--- Pasaje citado ---
★ ★ ★ ★
Jueves 19 de agosto

Entonces el sacerdote  Hilcías, Ajicam… y Asaías fueron a ver a la profetisa Julda… y ella les dijo: “Así ha dicho el Señor, Dios de Israel…”

2 Reyes 22,14-15

Un sacerdote, un escriba y otros funcionarios de la corte tenían en sus manos el libro de la Ley. Ellos eligieron a la profetisa Julda para que fuera la mediadora entre Dios, el rey y el pueblo. El pueblo, para ese entonces, estaba viviendo lo que hoy llamaríamos un sincretismo religioso o religiosidad popular. Julda será la responsable de anunciar un tiempo favorable para el rey, a pesar de la desobediencia del pueblo, porque escuchó la lectura del libro de la Ley, la comprendió y se humilló ante Dios.

Podemos imaginarnos que a Julda lo único que le interesaba era ser la portadora de la Palabra de Dios para la puesta en práctica de la ley de Dios en medio de su pueblo. Contar con la ley era tener a disposición las normativas para el establecimiento del orden social y religioso de Judá. Julda actúa como consejera del gobierno pero desde una perspectiva crítico-profética que no era fácil de comunicar, pues una parte de su contenido era de juicio hacia el olvido de las doctrinas y prácticas israelitas del pueblo de Judá.
★ ★ ★ ★
--- Extractos de datos ---

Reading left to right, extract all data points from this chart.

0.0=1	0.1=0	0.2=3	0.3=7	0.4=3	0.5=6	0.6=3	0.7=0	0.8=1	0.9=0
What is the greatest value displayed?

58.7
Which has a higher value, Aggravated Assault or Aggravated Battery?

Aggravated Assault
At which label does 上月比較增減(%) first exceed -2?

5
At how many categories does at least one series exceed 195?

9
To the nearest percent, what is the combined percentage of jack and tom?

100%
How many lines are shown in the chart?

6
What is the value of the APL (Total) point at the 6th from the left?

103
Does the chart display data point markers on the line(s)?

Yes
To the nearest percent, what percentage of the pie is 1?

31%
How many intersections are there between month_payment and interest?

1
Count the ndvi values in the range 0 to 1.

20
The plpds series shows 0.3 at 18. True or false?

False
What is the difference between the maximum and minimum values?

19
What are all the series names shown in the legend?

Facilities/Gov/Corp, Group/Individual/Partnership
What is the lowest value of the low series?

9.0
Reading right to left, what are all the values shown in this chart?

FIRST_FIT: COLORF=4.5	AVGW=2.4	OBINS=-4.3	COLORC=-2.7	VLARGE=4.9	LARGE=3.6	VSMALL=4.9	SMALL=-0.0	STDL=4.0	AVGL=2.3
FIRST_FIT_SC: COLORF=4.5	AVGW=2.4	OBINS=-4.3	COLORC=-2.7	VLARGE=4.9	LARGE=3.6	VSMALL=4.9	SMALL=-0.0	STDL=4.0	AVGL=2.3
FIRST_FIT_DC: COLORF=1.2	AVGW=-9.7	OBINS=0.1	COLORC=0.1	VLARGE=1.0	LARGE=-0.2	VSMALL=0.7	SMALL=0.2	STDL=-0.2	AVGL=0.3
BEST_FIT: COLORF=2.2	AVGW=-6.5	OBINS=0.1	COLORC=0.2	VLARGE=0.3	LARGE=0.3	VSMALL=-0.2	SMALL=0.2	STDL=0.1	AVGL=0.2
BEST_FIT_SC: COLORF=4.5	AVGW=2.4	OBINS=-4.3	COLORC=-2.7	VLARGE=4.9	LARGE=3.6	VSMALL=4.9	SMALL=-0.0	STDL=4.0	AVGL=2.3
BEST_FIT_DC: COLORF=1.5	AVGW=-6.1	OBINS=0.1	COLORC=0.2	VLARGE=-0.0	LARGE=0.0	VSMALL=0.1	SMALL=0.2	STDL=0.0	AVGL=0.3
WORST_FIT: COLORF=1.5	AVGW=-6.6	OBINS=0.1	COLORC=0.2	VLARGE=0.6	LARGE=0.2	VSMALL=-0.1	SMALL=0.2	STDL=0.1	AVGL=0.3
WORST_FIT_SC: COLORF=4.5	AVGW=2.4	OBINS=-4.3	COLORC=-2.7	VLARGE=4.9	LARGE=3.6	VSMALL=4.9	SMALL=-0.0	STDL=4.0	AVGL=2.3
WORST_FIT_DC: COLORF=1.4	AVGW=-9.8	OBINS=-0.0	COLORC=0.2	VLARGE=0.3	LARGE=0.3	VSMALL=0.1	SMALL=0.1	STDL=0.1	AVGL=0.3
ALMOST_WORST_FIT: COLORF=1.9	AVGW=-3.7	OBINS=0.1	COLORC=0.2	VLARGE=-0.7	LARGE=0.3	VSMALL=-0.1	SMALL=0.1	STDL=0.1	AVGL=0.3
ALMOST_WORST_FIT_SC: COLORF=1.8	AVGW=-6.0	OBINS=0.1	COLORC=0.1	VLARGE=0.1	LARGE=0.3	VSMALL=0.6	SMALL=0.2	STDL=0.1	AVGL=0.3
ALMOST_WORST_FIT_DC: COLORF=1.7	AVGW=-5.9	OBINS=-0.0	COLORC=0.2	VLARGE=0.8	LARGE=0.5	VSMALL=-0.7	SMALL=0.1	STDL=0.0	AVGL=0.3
★ ★ ★ ★
--- Ejercicio ---
Enumere los nombres de quienes, según la cita de 2 Reyes del pasaje citado, fueron a ver a la profetisa Julda.

--- Respuesta ---
Hilcías, Ajicam y Asaías.